» ACTIVITY
Could the data below be retyped exactly, without its pictures?

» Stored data
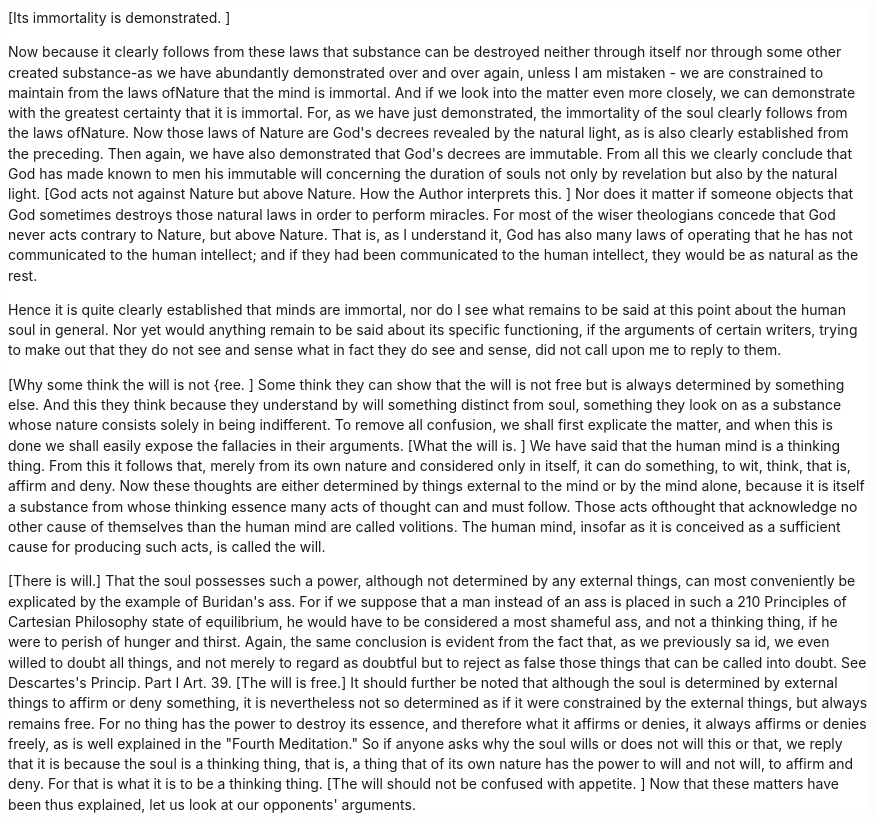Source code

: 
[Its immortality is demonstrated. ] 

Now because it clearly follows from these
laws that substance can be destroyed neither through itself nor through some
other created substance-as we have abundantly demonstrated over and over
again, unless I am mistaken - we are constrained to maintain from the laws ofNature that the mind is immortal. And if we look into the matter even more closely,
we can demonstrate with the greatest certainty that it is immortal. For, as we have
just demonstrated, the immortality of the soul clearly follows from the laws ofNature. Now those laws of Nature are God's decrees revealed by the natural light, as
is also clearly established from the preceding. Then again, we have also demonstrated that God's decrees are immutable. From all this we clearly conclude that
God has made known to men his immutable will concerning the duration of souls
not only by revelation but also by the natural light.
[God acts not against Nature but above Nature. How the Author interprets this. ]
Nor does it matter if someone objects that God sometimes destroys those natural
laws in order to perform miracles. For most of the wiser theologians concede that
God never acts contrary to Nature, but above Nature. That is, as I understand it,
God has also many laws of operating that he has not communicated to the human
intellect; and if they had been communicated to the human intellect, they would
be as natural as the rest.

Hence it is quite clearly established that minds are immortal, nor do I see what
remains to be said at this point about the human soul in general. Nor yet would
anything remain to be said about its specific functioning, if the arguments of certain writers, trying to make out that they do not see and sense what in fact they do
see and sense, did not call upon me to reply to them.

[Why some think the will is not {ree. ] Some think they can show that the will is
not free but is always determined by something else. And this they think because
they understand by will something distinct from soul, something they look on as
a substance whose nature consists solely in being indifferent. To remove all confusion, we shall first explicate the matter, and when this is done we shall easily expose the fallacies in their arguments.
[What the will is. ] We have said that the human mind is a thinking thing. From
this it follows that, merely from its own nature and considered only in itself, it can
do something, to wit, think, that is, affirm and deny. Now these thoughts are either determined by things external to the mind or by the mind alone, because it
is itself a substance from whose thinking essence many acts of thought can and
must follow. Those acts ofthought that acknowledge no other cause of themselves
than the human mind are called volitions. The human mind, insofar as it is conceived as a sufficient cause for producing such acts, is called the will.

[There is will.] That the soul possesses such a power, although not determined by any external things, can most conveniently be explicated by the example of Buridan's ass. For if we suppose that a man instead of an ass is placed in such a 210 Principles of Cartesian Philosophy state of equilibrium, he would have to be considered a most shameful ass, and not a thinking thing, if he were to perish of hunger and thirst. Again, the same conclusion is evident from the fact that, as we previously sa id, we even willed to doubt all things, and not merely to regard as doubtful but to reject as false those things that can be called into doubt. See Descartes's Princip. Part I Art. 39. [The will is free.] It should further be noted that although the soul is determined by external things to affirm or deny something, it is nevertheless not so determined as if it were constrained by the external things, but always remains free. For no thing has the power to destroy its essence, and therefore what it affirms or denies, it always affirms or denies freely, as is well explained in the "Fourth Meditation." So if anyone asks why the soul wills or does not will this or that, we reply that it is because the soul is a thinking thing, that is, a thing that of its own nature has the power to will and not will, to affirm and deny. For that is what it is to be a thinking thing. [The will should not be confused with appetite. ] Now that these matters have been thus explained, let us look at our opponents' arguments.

» OUTPUT BELOW
Source code

: 
[Its immortality is demonstrated. ] 

Now because it clearly follows from these
laws that substance can be destroyed neither through itself nor through some
other created substance-as we have abundantly demonstrated over and over
again, unless I am mistaken - we are constrained to maintain from the laws ofNature that the mind is immortal. And if we look into the matter even more closely,
we can demonstrate with the greatest certainty that it is immortal. For, as we have
just demonstrated, the immortality of the soul clearly follows from the laws ofNature. Now those laws of Nature are God's decrees revealed by the natural light, as
is also clearly established from the preceding. Then again, we have also demonstrated that God's decrees are immutable. From all this we clearly conclude that
God has made known to men his immutable will concerning the duration of souls
not only by revelation but also by the natural light.
[God acts not against Nature but above Nature. How the Author interprets this. ]
Nor does it matter if someone objects that God sometimes destroys those natural
laws in order to perform miracles. For most of the wiser theologians concede that
God never acts contrary to Nature, but above Nature. That is, as I understand it,
God has also many laws of operating that he has not communicated to the human
intellect; and if they had been communicated to the human intellect, they would
be as natural as the rest.

Hence it is quite clearly established that minds are immortal, nor do I see what
remains to be said at this point about the human soul in general. Nor yet would
anything remain to be said about its specific functioning, if the arguments of certain writers, trying to make out that they do not see and sense what in fact they do
see and sense, did not call upon me to reply to them.

[Why some think the will is not {ree. ] Some think they can show that the will is
not free but is always determined by something else. And this they think because
they understand by will something distinct from soul, something they look on as
a substance whose nature consists solely in being indifferent. To remove all confusion, we shall first explicate the matter, and when this is done we shall easily expose the fallacies in their arguments.
[What the will is. ] We have said that the human mind is a thinking thing. From
this it follows that, merely from its own nature and considered only in itself, it can
do something, to wit, think, that is, affirm and deny. Now these thoughts are either determined by things external to the mind or by the mind alone, because it
is itself a substance from whose thinking essence many acts of thought can and
must follow. Those acts ofthought that acknowledge no other cause of themselves
than the human mind are called volitions. The human mind, insofar as it is conceived as a sufficient cause for producing such acts, is called the will.

[There is will.] That the soul possesses such a power, although not determined by any external things, can most conveniently be explicated by the example of Buridan's ass. For if we suppose that a man instead of an ass is placed in such a 210 Principles of Cartesian Philosophy state of equilibrium, he would have to be considered a most shameful ass, and not a thinking thing, if he were to perish of hunger and thirst. Again, the same conclusion is evident from the fact that, as we previously sa id, we even willed to doubt all things, and not merely to regard as doubtful but to reject as false those things that can be called into doubt. See Descartes's Princip. Part I Art. 39. [The will is free.] It should further be noted that although the soul is determined by external things to affirm or deny something, it is nevertheless not so determined as if it were constrained by the external things, but always remains free. For no thing has the power to destroy its essence, and therefore what it affirms or denies, it always affirms or denies freely, as is well explained in the "Fourth Meditation." So if anyone asks why the soul wills or does not will this or that, we reply that it is because the soul is a thinking thing, that is, a thing that of its own nature has the power to will and not will, to affirm and deny. For that is what it is to be a thinking thing. [The will should not be confused with appetite. ] Now that these matters have been thus explained, let us look at our opponents' arguments.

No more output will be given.